**To do**:
(a) From the cricket security post, copy the passage between "A 250 strong" and "at the Test.", inclusive.
(b) Answer these questions using the cricket security post:
(i) On which page of The Advertiser's print edition did the article run?
(ii) What item did Mr Deare say the Barmy Army would not be allowed to bring into the ground?
(iii) Why was a Gold Coast cricket fan told by police to leave his seat?
(c) Write what comes next in the cricket security post, picking up after its final sentence.

**Text excerpt**:
* * * * * * * * *
Today The Advertiser's print edition ran an article on p7 with the headline "Behave, but have fun", which was reproduced on the companion Adelaide Now website as "Have fun - but behave".
A 250 strong security force comprising more than 90 police and 140 security guards will be deployed not, as you might be forgiven for thinking, to assist in the restoration of order somewhere in the South Pacific "arc of instability", but to exercise zero tolerance of the expected 30,000+ crowd at the Test.
SACA chief executive Mike Deare said the measures, which had been eight months in planning, were designed to increase patrons' enjoyment of the cricket...."Because of the huge attendance and the strong desire of the International Cricket Council and Cricket Australia, as well as my own board of management, to ensure that everybody has an enjoyable day, we have significantly increased security activities this season. Hopefully there will be no suppression of the crowd's enthusiasm. We are certainly not intending to do that . . . we're intending to do exactly the opposite by making sure those unpleasant incidents . . . don't occur."
Chief Inspector John Gerlach, the officer in charge of the operation, said police would have zero tolerance. "We would be urging people to have fun at the cricket but what is important is that people don't do things that interfere with the comfort and safety of other people at the event," he said.
Mr Deare confirmed the Barmy Army would not be permitted to bring a trumpet into the ground. Beach balls would also be banned. The Mexican wave would be permitted but patrons seen throwing items into the air would face eviction.
Other media are picking up on the killjoy tactics employed in Brisbane: for example Gideon Haigh's Eye on the Ashes and The Surfer blogs on Cricinfo , Greg Baum in The Age , and this from the Gold Coast Bulletin, reporting on the first four days of the Brisbane Test:
People were thrown out for a whole range of sins, including blowing their own trumpet, waving the Aussie flag, trying to start a Mexican wave and even, dare we say it, inciting an 'Aussie Aussie Aussie Oi Oi Oi' chant. A Gold Coast cricket fan was told by police to leave his seat because he was sneezing too much. True story. The last straw came when police ordered that an inflatable kangaroo, this country's national icon, be deflated or the owner would be turfed out. Ironically, the fella who somehow smuggled a blow-up doll into the stadium evaded the clutches of about six wallopers.
* * * * * * * * *
**Information given**:
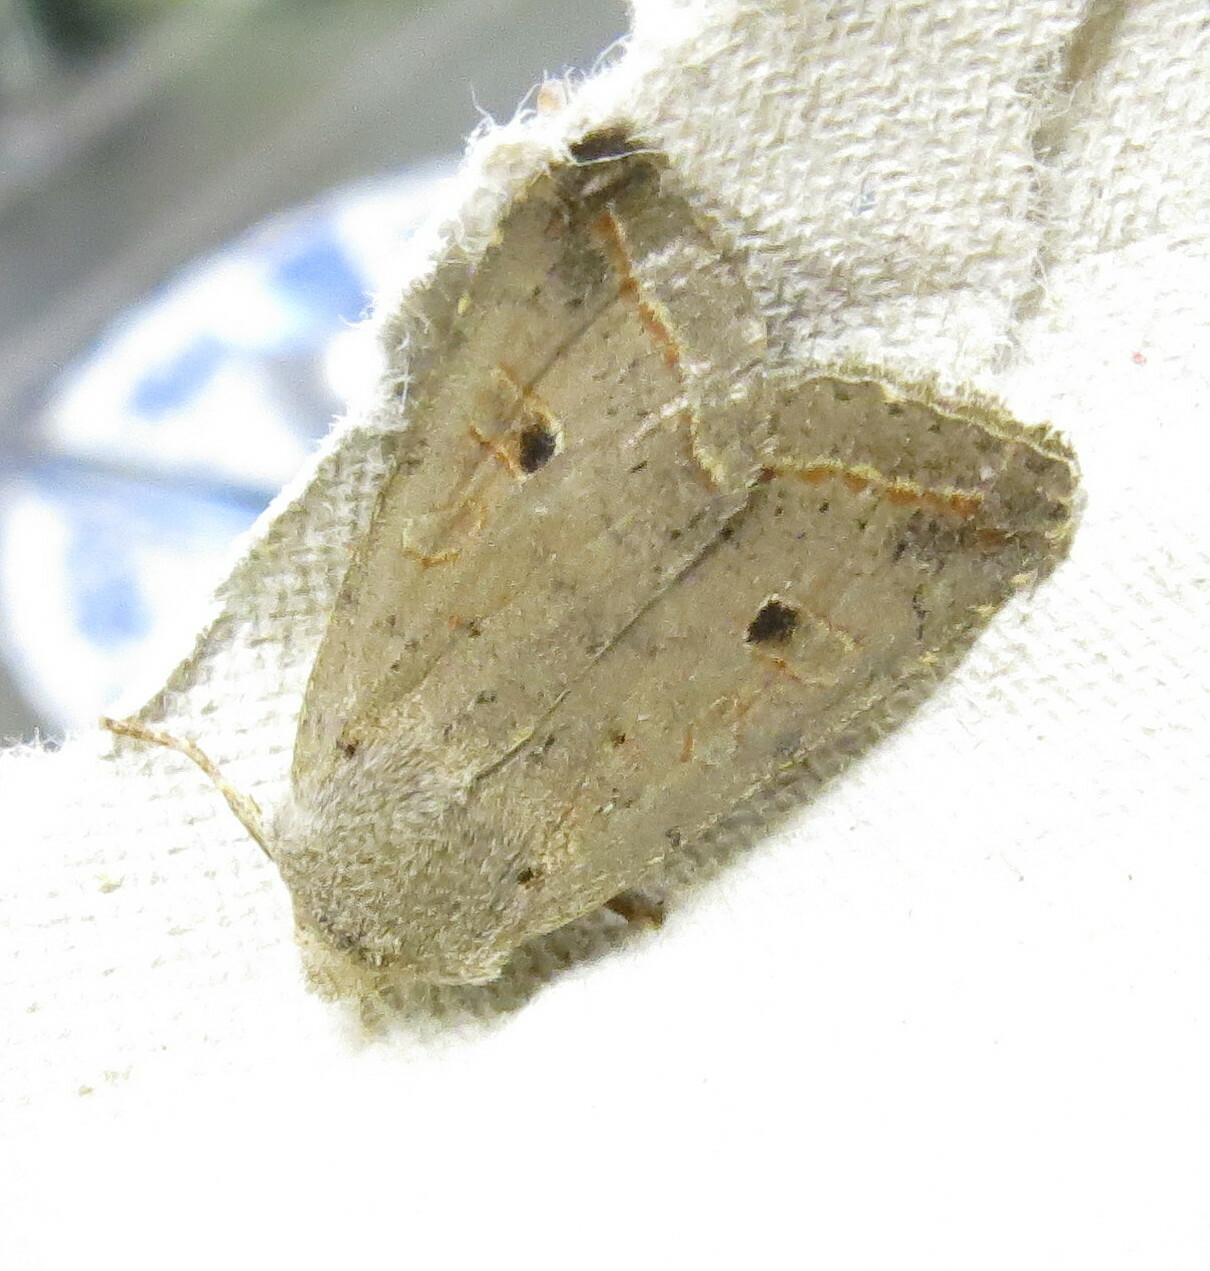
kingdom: Animalia
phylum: Arthropoda
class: Insecta
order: Lepidoptera
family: Noctuidae
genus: Agrochola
* * * * * * * * *
**Activity answers**:
(a)
A 250 strong security force comprising more than 90 police and 140 security guards will be deployed not, as you might be forgiven for thinking, to assist in the restoration of order somewhere in the South Pacific "arc of instability", but to exercise zero tolerance of the expected 30,000+ crowd at the Test.

(b)
(i) Page 7.
(ii) A trumpet.
(iii) He was sneezing too much.

(c)
The fun police have simply gone too far. They are getting the Barmy Army mixed up with the British soccer hooligans.The stiff suits in Brisbane have turned the Gabba into a prison for spectators while at Surfers Paradise, an hour's drive away, 18-year-old school leavers are partying in style, with few arrests.It's not often that the Poms have a legitimate beef but by separating the English spectators at the Gabba, Cricket Australia erred badly.The Barmy Army is one of the best-behaved groups of spectators in the world. They are an extremely well-organised group made up of mostly middle-class Poms who simply want to have a beer and a laugh, combining their love of cricket with an Aussie holiday. By splitting them, denying them the chance to sing en masse, the fun police took away a lot of the atmosphere which has become part and parcel of an Ashes series between the two countries.Update 30 November: Today's Australian has an editorial "Leave fun in cricket" which now compares SA unfavourably with more tolerant cricket administrations elsewhere:
Heavy handed fun police at Brisbane's Gabba who threw Barmy Army trumpeter Billy Cooper out of the ground on the first day of Australia's Test against England didn't do spectators any favours...Now the South Australian Cricket Association has also shown it shares the Gabba's killjoy colours by banning Mr Cooper's trumpet from the second Test...He will be allowed to rejoin the fun when the cricket circus moves on to Perth and Sydney.
South Australia struggles to compete for a larger share of the international tourism market, and it can't help to have us branded as a killjoy state. Queensland has many other attractions so will be able to deflect the criticism more readily ("killjoy one day, beautiful the next"), leaving South Australia with a tougher job to counter the negative reputation.
The Australian has just posted a story"Banned bugler ' culturally relevant'"where an Adelaide University professor of musicology has added his voice to the swelling chorus of criticism.